17.10. If the contractor is found in the right in legal proceedings, all costs incurred in connection with these proceedings will be borne by the client.

Article 18: Retention of title and pledge

18.1. After delivery, the contractor remains the owner of the delivered goods, as long as the client: a. fails or will fail to fulfill its obligations under this agreement or other agreements; b. does not pay or will not pay for work performed or still to be performed under such agreements; c. claims arising from non-compliance with the above agreements, such as damage, penalty, interest and costs.

18.2. As long as a retention of title applies to the delivered goods, the client may not encumber or alienate them outside its normal business operations.
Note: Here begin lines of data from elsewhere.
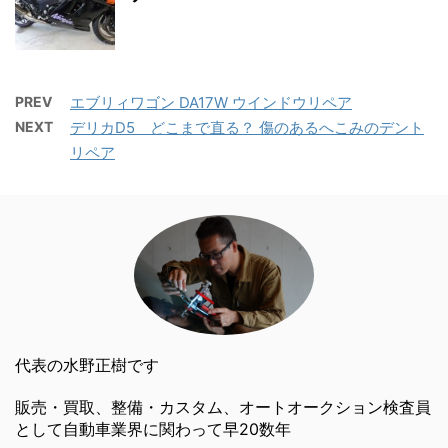
PREV
エブリィワゴン DA17W ウインドウリペア
NEXT
デリカD5 どこまで直る？ 傷のあるへこみのデント
リペア
代表の水野正樹です
販売・買取、整備・カスタム、オートオークション検査員
として自動車業界に関わって早20数年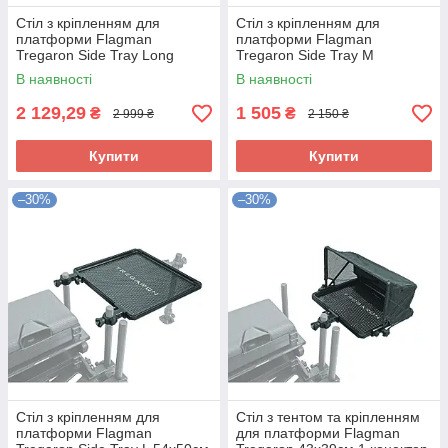
Стіл з кріпленням для
Стіл з кріпленням для
платформи Flagman
платформи Flagman
Tregaron Side Tray Long
Tregaron Side Tray M
77x28см 2 конектора
33x44см 1 коннектор
В наявності
В наявності
2 129,29
1 505
₴
₴
2 999 ₴
2 150 ₴
Купити
Купити
–30%
–30%
Стіл з кріпленням для
Стіл з тентом та кріпленням
платформи Flagman
для платформи Flagman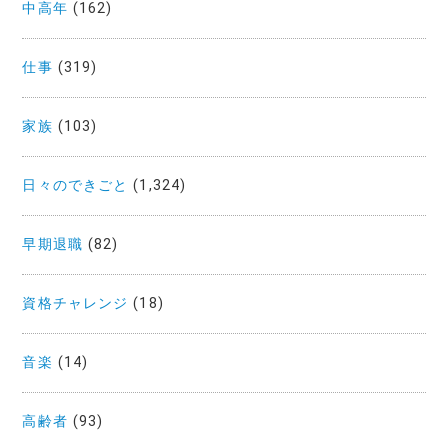
中高年
(162)
仕事
(319)
家族
(103)
日々のできごと
(1,324)
早期退職
(82)
資格チャレンジ
(18)
音楽
(14)
高齢者
(93)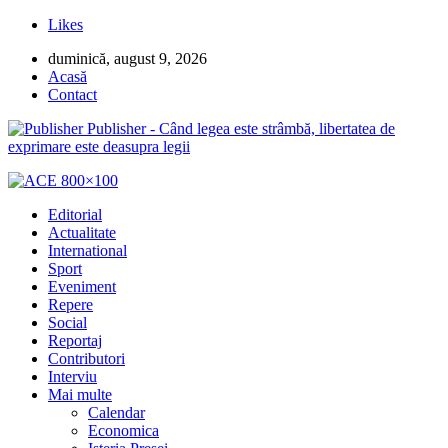
Likes
duminică, august 9, 2026
Acasă
Contact
Publisher - Când legea este strâmbă, libertatea de
exprimare este deasupra legii
Editorial
Actualitate
International
Sport
Eveniment
Repere
Social
Reportaj
Contributori
Interviu
Mai multe
Calendar
Economica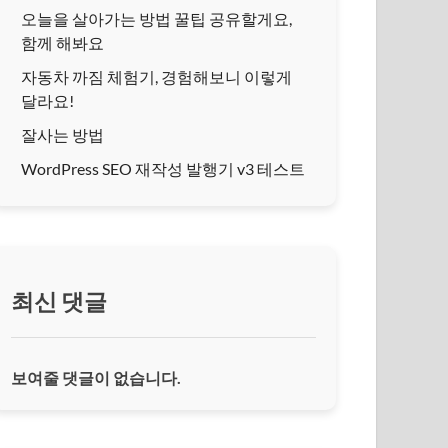
오늘을 살아가는 방법 꿀팁 공유할게요,
함께 해봐요
자동차 까짐 체험기, 경험해보니 이렇게
달라요!
잘사는 방법
WordPress SEO 재작성 발행기 v3 테스트
최신 댓글
보여줄 댓글이 없습니다.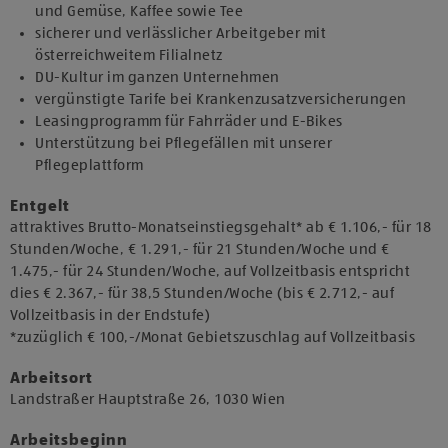
und Gemüse, Kaffee sowie Tee
sicherer und verlässlicher Arbeitgeber mit
österreichweitem Filialnetz
DU-Kultur im ganzen Unternehmen
vergünstigte Tarife bei Krankenzusatzversicherungen
Leasingprogramm für Fahrräder und E-Bikes
Unterstützung bei Pflegefällen mit unserer
Pflegeplattform
Entgelt
attraktives Brutto-Monatseinstiegsgehalt* ab € 1.106,- für 18
Stunden/Woche, € 1.291,- für 21 Stunden/Woche und €
1.475,- für 24 Stunden/Woche, auf Vollzeitbasis entspricht
dies € 2.367,- für 38,5 Stunden/Woche (bis € 2.712,- auf
Vollzeitbasis in der Endstufe)
*zuzüglich € 100,-/Monat Gebietszuschlag auf Vollzeitbasis
Arbeitsort
​Landstraßer Hauptstraße 26, 1030 Wien​
Arbeitsbeginn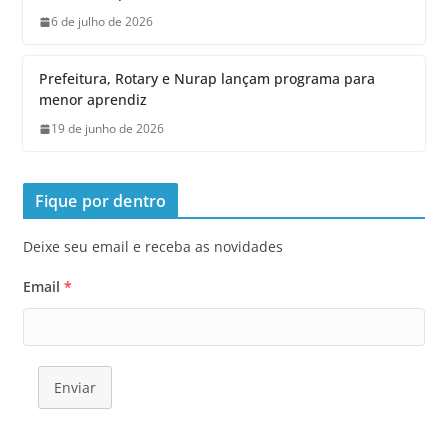
6 de julho de 2026
Prefeitura, Rotary e Nurap lançam programa para
menor aprendiz
19 de junho de 2026
Fique por dentro
Deixe seu email e receba as novidades
Email
*
Enviar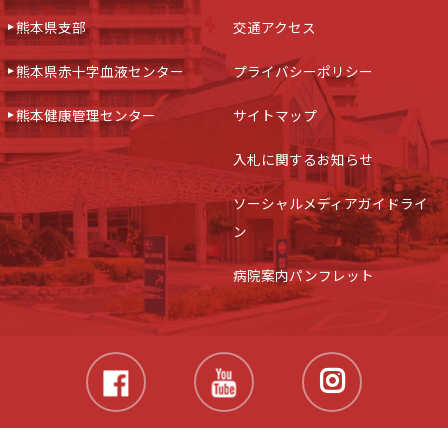
熊本県支部
交通アクセス
熊本県赤十字血液センター
プライバシーポリシー
熊本健康管理センター
サイトマップ
入札に関するお知らせ
ソーシャルメディアガイドライ
ン
病院案内パンフレット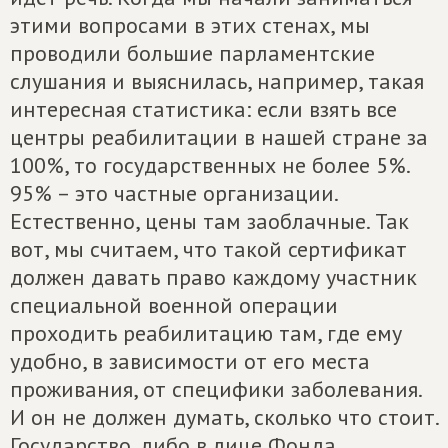
этими вопросами в этих стенах, мы
проводили большие парламентские
слушания и выяснилась, например, такая
интересная статистика: если взять все
центры реабилитации в нашей стране за
100%, то государственных не более 5%.
95% – это частные организации.
Естественно, цены там заоблачные. Так
вот, мы считаем, что такой сертификат
должен давать право каждому участник
специальной военной операции
проходить реабилитацию там, где ему
удобно, в зависимости от его места
проживания, от специфики заболевания.
И он не должен думать, сколько что стоит.
Государство, либо в лице Фонда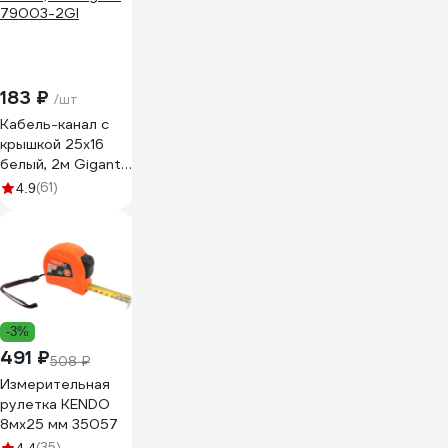
183 ₽
/шт
Кабель-канал с
крышкой 25х16
белый, 2м Gigant
79003-2GI
(61)
4.9
-3%
491 ₽
508 ₽
Измерительная
рулетка KENDO
8мх25 мм 35057
(35)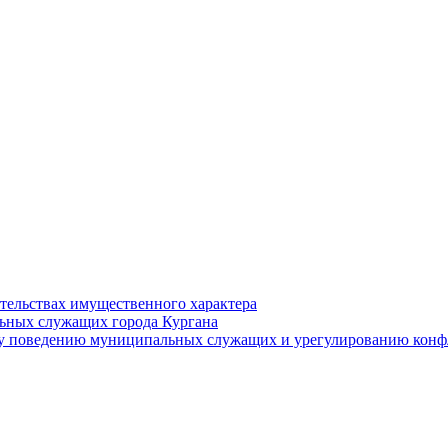
ательствах имущественного характера
ьных служащих города Кургана
у поведению муниципальных служащих и урегулированию конфл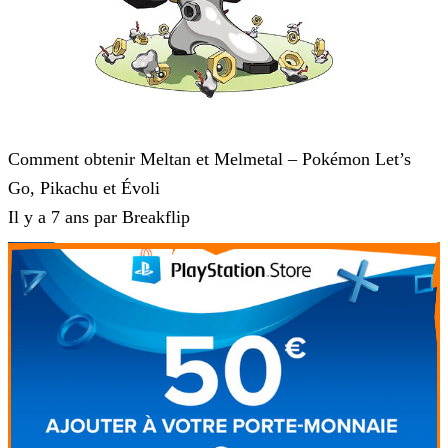
Pokémon : Let's Go, Pikachu et Pokémon : Let's Go, Évoli
Comment obtenir Meltan et Melmetal – Pokémon Let’s
Go, Pikachu et Évoli
Il y a 7 ans par Breakflip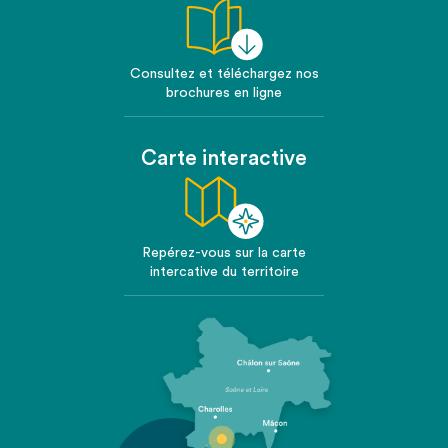
Consultez et téléchargez nos
brochures en ligne
Carte interactive
Repérez-vous sur la carte
intercative du territoire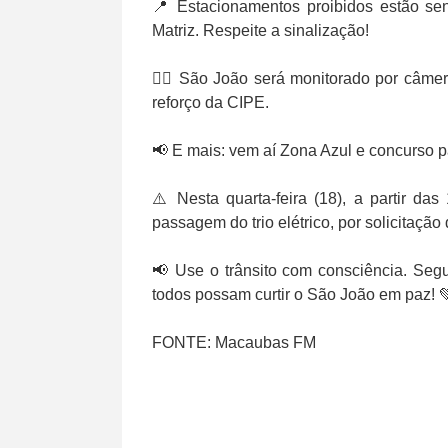
📍 Estacionamentos proibidos estão sen
Matriz. Respeite a sinalização!
👮‍♂️ São João será monitorado por câm
reforço da CIPE.
📢 E mais: vem aí Zona Azul e concurso pa
⚠️ Nesta quarta-feira (18), a partir da
passagem do trio elétrico, por solicitação 
📢 Use o trânsito com consciência. Seg
todos possam curtir o São João em paz! 
FONTE: Macaubas FM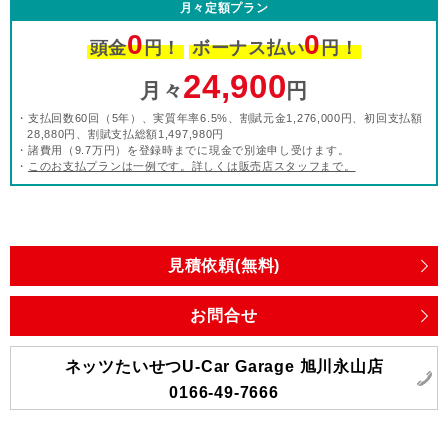
月々定額プラン
0
0
頭金
円！
ボーナス払い
円！
24,900
月々
円
・支払回数60回（5年）、実質年率6.5%、割賦元金1,276,000円、初回支払額
28,880円、割賦支払総額1,497,980円
・諸費用（9.7万円）を登録時までに現金で別途申し受けます。
・
このお支払プランは一例です。詳しくは販売店スタッフまで。
見積依頼(無料)
お問合せ
ネッツたいせつU-Car Garage 旭川永山店
0166-49-7666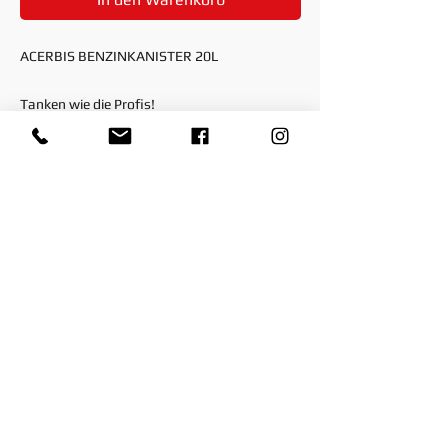
ACERBIS BENZINKANISTER 20L
Tanken wie die Profis!
Mit einem handlichen Doppelgriff fühlt sich
der 20l Kanister leicht an und kann von
jedermann eingesetzt werden.
Das Schnelltankventil befüllt in rasendem
Tempo Ihren Tank und schließt automatisch,
sobald dieser voll ist. Dadurch können Sie in
nur wenigen Sekunden volltanken ohne zu
kleckern oder zu spritzen.
© 2026 by Paddys-Races-Days GmbH
AGB's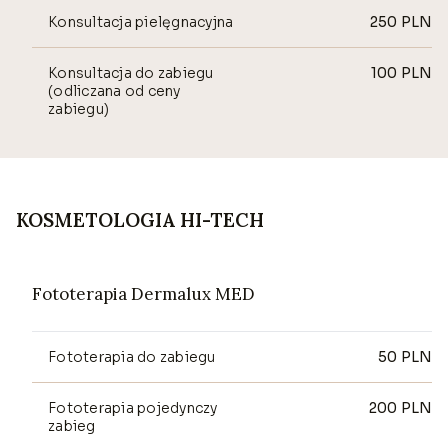
Konsultacja pielęgnacyjna
250
PLN
Konsultacja do zabiegu
100
PLN
(odliczana od ceny
zabiegu)
KOSMETOLOGIA HI-TECH
Fototerapia Dermalux MED
Fototerapia do zabiegu
50
PLN
Fototerapia pojedynczy
200
PLN
zabieg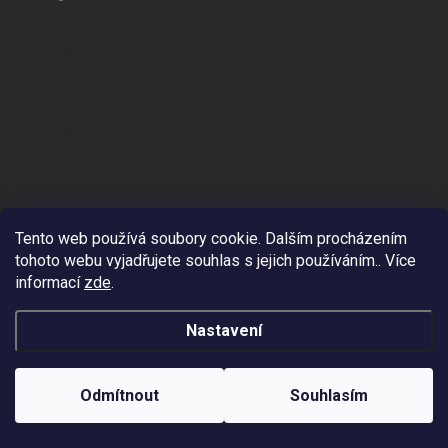
FACEBOOK
PŘIJÍMÁME ONLINE PLATBY
Tento web používá soubory cookie. Dalším procházením
KONTAKT
tohoto webu vyjadřujete souhlas s jejich používáním.. Více
informací
zde
.
info
@
zzstudio.cz
725 934 392
Nastavení
ZZ Studio
Odmítnout
Souhlasím
zzstudio_cz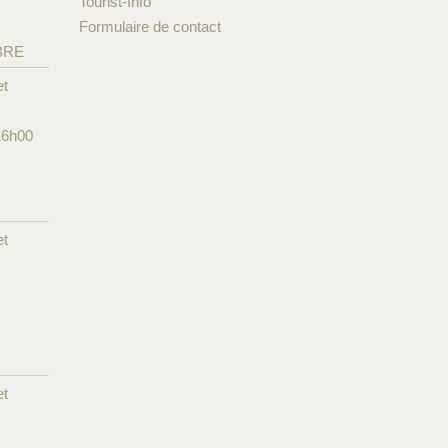
Tourist-Info
Formulaire de contact
BRE
et
16h00
et
et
18.3. After the contractor has invoked his retention of title, he may retrieve the delivered goods. The Client will fully cooperate in this respect.

18.4. If the contractor cannot invoke its retention of title because the delivered goods have been mixed, distorted or checked, the client is obliged to pledge and/or mortgage the newly formed goods to the contractor.

18.5. If the client has fulfilled its obligations after the goods have been delivered to it by the contractor in accordance with the agreement, the retention of title with regard to these items will revive if the client fails to fulfill its obligations under an agreement concluded later.

Article 19: Termination of the agreement

If the client wishes to terminate the agreement without the contractor being in default and the contractor agrees to this, the agreement will be terminated by mutual consent. In that case, the Contractor is entitled to compensation for all financial loss, such as loss suffered, lost profit and costs incurred.

Article 20: Applicable law and choice of forum

20.1. In terms of applicable law and exclusion regulations, the following conditions apply:

  1. Dutch law applies to all agreements to which these terms and conditions apply in whole or in part.
  2. The Vienna Sales Convention (CISG) is not applicable, nor are any other international regulations from which exclusion is permitted.

20.2. Undisputed monetary claims arising from an agreement to which these terms and conditions apply will be submitted for collection to the civil court that has jurisdiction in the place of business of the contractor, unless this is contrary to mandatory law. The Contractor may deviate from this jurisdiction rule and apply the statutory jurisdiction rules.

20.3. All other disputes arising from an agreement to which these terms and conditions apply will be subject to the judgment of an arbitral tribunal to the exclusion of the ordinary court.

20.4. The arbitral tribunal referred to in paragraph 3 of this article is appointed in accordance with the articles of association of the Arbitration Board for the Construction Industry, and makes its decision with due observance of the articles of association of that Board.